November 6, 2007 | Commentary on Taxes
Politicians say the oddest things.
Recently, Maryland's Democratic Gov. Martin O'Malley called a special legislative session. He wants lawmakers to raise taxes to close an expected budget shortfall. Among the taxes he hopes to increase are the sales tax, the corporate income tax, the tobacco tax and income taxes on the people many politicians call "the rich."
O'Malley seemed to think it was important to jack taxes up right away, which is why he called a special session instead of waiting for the legislature to convene as scheduled next year. "The cost to taxpayers is too great if we wait," spokesman Rick Abbruzzese told reporters.
But taxpayers won't pay a higher cost as long as the state waits to raise taxes; it's when the taxes are raised that taxpayers suffer.
Let's remember that at least two of the proposed taxes are regressive, likely to hit poor people harder than "rich" ones. Consider sales taxes. Everyone pays them, but poor people pay a greater proportion of their income than rich people do when sales taxes rise. The same holds true for corporate income taxes. Corporations don't pay taxes -- they just pass the added costs on to their customers, so rich and poor alike pay more for virtually everything they buy.
Politicians in Maryland say they need to raise taxes to close a $1.7 billion deficit. But taxes there are already high. According to the Tax Foundation, this year Maryland taxpayers had to work until May 1st to pay their total tax bill. That puts the state 16th nationally in tax burden.
It would be far better for policymakers to cut some of their profligate spending before they even consider a tax increase. Lawmakers should also remember the lesson of the 2003 Bush tax cuts. Cutting taxes (the right way) increases economic activity. That can end up increasing government revenue. We're seeing that on a national level these days.
Our federal government collected $161 billion more this year than last, proof that tax cuts pay dividends year after year. Lower tax rates have motivated people to work, save and invest more, which has caused the economy to grow faster than expected.
Surging revenues have become a trend. Since Washington cut taxes, more and more money has flowed into federal coffers. Revenue was up 12 percent in 2005, 15 percent in 2006, and an additional 7 percent in 2007.
Still, even with the Bush tax cuts in place, Americans remain over-taxed. Last year the per capita federal tax burden was $8,197. That's $574 more (in inflation-adjusted dollars) than the year before, and it's the highest burden ever recorded, up $160 (in constant dollars) from the previous all-time record set in 2000.
The burden on Maryland residents is particularly high. The state collects $1,638 per capita in personal income tax, more than twice the national average of $813.
But there is one good feature to Maryland's income tax, and ironically it's the one that O'Malley wants to change: The state has a flat tax. Everyone who earns more than $3,000 per year pays 4.75 percent in taxes. Flat taxes are fair taxes because they treat everyone equally.

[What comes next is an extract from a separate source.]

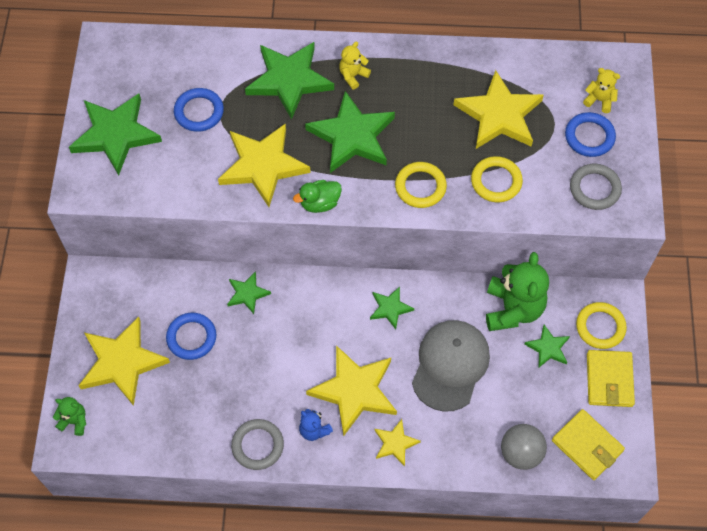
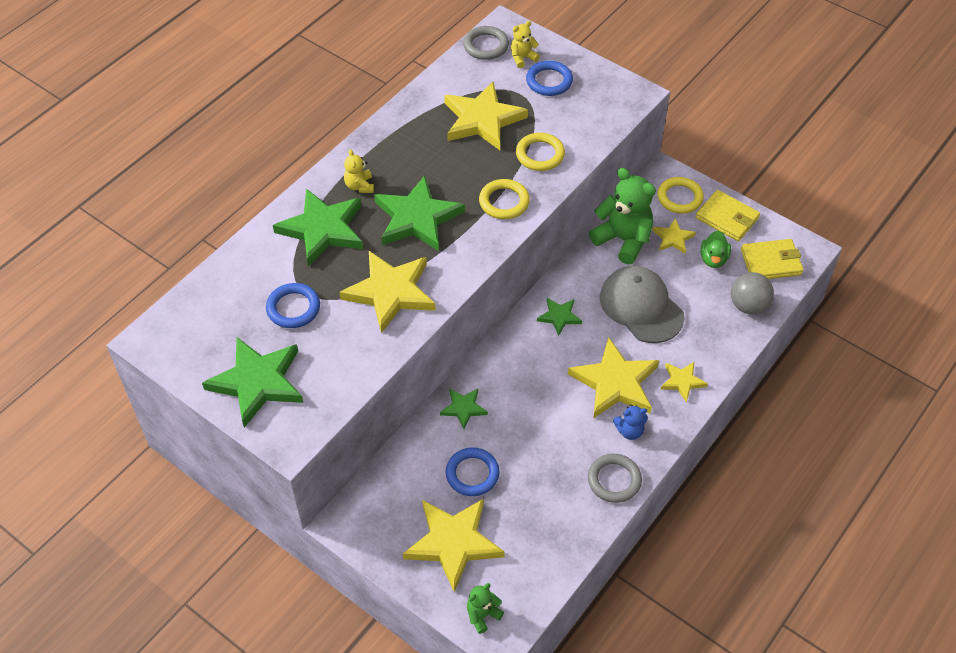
camera: 55 degrees left, 10 degrees down
(320, 203) = (462, 274): green duck -> green duck (713, 259)
(548, 348) = (673, 238): green star -> yellow star
(594, 189) = (596, 103): grey ring -> grey ring (486, 46)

O'Malley wants to increase tax rates on higher earners to make the system more "progressive." But when a government increases tax rates, it penalizes productive behavior, such as work, risk-taking and entrepreneurship.
Maryland lawmakers should find places to cut spending. The income tax rate should either be left alone or cut to reduce the burden to taxpayers and to encourage economic growth.
However, if they're going to opt for an old fashioned tax increase, there's certainly no need to hurry. A tax hike would only take more money out of people's pockets and damage the state's economy. That would be an odd direction for lawmakers to rush in.
Ed Feulner is president of The Heritage Foundation (heritage.org).